==== Dokumenttext

Ich hatte auch schon zig mal Titanbarren transmutiert. Allerdings war mein Skill noch unter 450.
Habe eben mit Hilfe eines Gildenkameraden auf 450 geskillt und dann einen Fürstenzirkon transmutiert und dann kam meine erste Transmutationsentdeckung. (Äonenschatten => Äonenleben).
Also braucht man anscheinent den Max.-Skill. Mein Level ist zur Zeit 75.


----------



## Manitu2007 (2. Januar 2010)

Nordendforschung tuts auch.

Ich z. B. Behersche schon alle Transmulationen was das Äonen Zeugs angeht und einige Grundsteine zum Schleifen kann ich auch schon.


----------



## Mondenkynd (28. Februar 2010)

Ich als Elexierspezi hab fast bei jeder Transmutation eines "Epic-Gems" einen Procc, was mich auch sehr wundert.

========

- [Deine Aufgaben]:
1: Schreib aus dem Dokumenttext die Stelle von „Ich z. B. Behersche“ bis einschließlich „auch sehr wundert.“ genau ab.
2: Stimmen diese Aussagen mit dem Dokumenttext überein? Antworte bei jeder mit Ja oder Nein und zitiere die Worte, die den Ausschlag geben.
(a) Bei den vielen Titanbarren-Transmutationen lag der Skill noch unter 450.
(b) Die erste Transmutationsentdeckung kam beim Transmutieren eines Titanbarrens.
(c) Das Level liegt zur Zeit bei 80.

==== Datenauszug

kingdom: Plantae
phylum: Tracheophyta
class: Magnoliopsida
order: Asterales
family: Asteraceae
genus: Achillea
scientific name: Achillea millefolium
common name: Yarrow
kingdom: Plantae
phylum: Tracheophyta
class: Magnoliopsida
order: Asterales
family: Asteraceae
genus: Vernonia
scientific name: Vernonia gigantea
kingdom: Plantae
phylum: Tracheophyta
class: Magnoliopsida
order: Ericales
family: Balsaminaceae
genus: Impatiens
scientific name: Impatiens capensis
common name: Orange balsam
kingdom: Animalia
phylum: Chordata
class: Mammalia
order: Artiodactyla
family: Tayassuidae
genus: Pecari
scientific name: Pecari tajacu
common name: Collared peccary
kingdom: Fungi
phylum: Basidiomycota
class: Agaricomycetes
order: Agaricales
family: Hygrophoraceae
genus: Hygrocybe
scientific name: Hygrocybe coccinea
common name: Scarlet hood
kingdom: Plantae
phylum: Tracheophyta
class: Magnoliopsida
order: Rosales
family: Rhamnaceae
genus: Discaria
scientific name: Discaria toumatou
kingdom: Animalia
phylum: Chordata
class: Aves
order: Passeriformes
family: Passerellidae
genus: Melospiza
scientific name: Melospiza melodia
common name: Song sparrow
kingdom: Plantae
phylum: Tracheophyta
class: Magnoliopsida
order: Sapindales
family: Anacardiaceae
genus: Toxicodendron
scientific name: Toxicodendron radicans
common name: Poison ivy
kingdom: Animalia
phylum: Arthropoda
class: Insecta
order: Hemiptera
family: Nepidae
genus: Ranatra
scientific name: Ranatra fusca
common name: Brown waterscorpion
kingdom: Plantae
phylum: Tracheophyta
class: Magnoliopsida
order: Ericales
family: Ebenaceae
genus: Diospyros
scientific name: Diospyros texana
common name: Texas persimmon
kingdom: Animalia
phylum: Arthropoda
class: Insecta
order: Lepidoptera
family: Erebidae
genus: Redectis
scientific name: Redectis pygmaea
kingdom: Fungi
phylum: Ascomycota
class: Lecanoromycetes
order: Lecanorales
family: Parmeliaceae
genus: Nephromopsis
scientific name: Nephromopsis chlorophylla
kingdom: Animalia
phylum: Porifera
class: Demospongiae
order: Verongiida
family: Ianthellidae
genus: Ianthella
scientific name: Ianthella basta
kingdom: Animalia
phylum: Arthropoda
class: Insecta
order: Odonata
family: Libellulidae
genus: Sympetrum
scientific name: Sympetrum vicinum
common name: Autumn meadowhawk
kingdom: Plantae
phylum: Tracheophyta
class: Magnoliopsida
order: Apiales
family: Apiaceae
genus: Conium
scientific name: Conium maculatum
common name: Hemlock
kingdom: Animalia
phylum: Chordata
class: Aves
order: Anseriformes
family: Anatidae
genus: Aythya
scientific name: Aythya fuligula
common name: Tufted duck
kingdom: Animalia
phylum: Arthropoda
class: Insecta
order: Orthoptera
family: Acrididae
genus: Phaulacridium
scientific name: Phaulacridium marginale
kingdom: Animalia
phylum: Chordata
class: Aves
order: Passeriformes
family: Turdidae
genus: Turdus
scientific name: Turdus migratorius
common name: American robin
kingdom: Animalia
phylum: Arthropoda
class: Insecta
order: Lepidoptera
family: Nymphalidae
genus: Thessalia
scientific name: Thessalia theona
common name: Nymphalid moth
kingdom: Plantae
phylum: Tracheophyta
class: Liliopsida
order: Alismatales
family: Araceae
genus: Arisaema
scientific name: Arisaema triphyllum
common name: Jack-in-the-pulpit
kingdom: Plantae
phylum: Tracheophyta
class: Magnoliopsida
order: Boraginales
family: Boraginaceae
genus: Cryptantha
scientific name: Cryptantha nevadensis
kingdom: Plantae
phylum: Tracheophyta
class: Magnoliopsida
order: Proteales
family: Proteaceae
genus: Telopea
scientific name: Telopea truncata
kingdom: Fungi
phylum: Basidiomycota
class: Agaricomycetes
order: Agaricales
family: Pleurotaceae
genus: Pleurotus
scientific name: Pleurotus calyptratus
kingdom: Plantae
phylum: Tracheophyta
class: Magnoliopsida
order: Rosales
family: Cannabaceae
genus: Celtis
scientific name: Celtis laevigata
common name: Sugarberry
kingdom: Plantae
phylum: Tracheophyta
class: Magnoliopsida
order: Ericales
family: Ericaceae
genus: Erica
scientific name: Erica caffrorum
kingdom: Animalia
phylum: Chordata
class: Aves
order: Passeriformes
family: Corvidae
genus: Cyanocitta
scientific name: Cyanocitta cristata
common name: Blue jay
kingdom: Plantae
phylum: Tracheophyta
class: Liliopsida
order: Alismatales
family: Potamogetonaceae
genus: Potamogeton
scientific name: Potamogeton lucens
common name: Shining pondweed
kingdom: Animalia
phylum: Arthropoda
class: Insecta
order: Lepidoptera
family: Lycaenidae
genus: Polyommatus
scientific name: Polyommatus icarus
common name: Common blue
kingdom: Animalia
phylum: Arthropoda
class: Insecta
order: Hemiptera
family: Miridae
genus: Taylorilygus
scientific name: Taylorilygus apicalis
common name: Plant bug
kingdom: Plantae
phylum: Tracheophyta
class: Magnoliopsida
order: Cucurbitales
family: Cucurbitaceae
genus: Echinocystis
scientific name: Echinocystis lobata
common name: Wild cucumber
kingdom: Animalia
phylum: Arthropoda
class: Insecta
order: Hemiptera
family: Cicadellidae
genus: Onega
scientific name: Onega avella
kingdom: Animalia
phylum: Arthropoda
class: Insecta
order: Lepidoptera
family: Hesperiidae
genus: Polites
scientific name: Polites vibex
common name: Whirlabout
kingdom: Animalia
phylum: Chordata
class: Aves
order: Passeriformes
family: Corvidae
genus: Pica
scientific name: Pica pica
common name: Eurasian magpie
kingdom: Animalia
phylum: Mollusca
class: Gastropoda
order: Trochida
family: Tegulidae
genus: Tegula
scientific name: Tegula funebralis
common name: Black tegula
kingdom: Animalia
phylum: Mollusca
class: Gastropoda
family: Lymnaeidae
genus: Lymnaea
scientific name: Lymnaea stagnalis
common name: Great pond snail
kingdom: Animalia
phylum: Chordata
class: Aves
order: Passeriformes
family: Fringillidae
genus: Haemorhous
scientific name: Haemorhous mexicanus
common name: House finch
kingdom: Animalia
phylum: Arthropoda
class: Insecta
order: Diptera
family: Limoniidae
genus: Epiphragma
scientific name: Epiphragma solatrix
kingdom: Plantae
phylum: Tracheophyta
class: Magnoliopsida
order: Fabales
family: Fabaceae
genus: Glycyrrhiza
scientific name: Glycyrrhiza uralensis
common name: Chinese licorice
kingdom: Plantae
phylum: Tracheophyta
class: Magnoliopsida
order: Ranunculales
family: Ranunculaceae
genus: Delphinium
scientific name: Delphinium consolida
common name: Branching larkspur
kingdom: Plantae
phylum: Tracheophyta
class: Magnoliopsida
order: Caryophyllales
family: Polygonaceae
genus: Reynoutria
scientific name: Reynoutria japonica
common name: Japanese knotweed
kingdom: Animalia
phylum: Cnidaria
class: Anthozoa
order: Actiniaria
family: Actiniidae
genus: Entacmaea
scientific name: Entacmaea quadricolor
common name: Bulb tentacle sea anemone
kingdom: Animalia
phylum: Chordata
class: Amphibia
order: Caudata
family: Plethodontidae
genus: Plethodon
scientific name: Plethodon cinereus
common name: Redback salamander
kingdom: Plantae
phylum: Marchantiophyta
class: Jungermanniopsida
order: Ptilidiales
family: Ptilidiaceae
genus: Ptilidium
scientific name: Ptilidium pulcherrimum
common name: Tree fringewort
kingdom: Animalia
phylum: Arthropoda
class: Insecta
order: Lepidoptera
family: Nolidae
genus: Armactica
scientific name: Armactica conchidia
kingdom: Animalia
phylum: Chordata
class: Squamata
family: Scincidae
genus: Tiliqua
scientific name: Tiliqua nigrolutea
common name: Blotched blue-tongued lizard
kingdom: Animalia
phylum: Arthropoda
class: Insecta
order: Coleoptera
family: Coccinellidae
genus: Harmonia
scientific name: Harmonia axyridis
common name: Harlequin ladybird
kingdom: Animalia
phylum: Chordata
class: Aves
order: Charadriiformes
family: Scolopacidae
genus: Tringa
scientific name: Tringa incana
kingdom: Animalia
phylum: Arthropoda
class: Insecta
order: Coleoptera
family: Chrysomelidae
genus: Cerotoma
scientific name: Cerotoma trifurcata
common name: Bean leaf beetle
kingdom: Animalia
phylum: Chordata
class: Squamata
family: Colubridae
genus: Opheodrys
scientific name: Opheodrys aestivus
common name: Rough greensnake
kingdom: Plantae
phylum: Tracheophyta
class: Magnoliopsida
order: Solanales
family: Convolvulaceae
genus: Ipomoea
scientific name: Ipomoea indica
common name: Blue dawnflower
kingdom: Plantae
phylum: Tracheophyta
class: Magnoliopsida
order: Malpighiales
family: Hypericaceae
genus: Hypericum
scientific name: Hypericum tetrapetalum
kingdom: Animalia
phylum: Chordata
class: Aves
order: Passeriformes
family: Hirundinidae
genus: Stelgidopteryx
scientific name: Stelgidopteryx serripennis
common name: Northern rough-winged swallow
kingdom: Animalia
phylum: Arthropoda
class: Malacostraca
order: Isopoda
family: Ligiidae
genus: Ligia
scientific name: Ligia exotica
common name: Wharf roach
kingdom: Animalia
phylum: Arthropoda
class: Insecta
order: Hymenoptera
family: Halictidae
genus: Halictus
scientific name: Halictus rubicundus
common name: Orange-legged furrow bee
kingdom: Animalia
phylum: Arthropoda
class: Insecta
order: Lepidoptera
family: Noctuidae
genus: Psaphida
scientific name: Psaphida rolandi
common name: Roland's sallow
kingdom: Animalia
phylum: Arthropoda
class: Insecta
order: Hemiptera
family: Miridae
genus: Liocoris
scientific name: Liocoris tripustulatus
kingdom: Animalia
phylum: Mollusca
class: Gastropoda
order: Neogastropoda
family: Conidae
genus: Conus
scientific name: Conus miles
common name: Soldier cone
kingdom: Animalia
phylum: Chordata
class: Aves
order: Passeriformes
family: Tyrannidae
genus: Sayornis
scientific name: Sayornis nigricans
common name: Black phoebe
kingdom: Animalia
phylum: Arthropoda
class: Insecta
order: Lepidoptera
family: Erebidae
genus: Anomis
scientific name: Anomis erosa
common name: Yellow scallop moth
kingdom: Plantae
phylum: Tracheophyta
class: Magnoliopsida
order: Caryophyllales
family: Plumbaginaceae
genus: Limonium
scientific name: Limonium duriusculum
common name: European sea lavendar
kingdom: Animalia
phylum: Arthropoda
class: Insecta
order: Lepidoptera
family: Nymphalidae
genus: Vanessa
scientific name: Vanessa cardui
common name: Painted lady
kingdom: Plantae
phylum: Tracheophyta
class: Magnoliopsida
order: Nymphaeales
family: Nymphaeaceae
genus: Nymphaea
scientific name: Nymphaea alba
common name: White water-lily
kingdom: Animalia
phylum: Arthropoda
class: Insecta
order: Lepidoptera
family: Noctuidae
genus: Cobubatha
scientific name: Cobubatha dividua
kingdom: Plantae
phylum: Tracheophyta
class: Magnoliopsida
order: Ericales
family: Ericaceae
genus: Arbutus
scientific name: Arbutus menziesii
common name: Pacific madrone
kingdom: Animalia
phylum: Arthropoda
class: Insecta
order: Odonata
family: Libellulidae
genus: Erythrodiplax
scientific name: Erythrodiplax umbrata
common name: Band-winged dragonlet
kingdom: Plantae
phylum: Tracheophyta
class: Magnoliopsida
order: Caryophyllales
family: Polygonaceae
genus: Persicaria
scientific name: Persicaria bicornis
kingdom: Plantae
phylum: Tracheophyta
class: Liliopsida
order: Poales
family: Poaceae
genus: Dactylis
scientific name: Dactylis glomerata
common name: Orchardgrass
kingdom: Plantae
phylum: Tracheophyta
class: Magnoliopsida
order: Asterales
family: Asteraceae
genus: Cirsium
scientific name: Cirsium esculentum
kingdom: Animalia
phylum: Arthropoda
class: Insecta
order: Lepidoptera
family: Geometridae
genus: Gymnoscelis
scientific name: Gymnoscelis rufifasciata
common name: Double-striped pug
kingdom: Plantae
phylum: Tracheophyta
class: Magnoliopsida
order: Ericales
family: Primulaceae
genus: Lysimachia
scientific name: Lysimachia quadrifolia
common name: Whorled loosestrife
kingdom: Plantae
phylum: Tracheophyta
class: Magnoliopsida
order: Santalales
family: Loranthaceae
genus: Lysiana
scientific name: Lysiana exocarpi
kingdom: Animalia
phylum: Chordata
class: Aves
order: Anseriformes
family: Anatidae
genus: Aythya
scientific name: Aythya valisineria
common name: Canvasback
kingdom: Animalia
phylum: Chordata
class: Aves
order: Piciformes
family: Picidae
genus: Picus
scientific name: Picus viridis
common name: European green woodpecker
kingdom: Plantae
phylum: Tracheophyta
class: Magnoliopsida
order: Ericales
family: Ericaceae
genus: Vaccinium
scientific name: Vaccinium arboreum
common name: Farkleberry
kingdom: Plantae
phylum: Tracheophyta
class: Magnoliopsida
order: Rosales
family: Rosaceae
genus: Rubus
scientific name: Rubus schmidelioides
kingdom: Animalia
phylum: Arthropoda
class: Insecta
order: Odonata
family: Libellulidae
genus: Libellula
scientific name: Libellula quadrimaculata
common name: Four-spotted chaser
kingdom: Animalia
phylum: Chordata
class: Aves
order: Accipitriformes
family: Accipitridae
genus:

========

- [Lösungen in Reihenfolge]:
1:
Ich z. B. Behersche schon alle Transmulationen was das Äonen Zeugs angeht und einige Grundsteine zum Schleifen kann ich auch schon.


----------



## Mondenkynd (28. Februar 2010)

Ich als Elexierspezi hab fast bei jeder Transmutation eines "Epic-Gems" einen Procc, was mich auch sehr wundert.

2:
(a) Ja: „Allerdings war mein Skill noch unter 450.“
(b) Nein: „dann einen Fürstenzirkon transmutiert und dann kam meine erste Transmutationsentdeckung“
(c) Nein: „Mein Level ist zur Zeit 75.“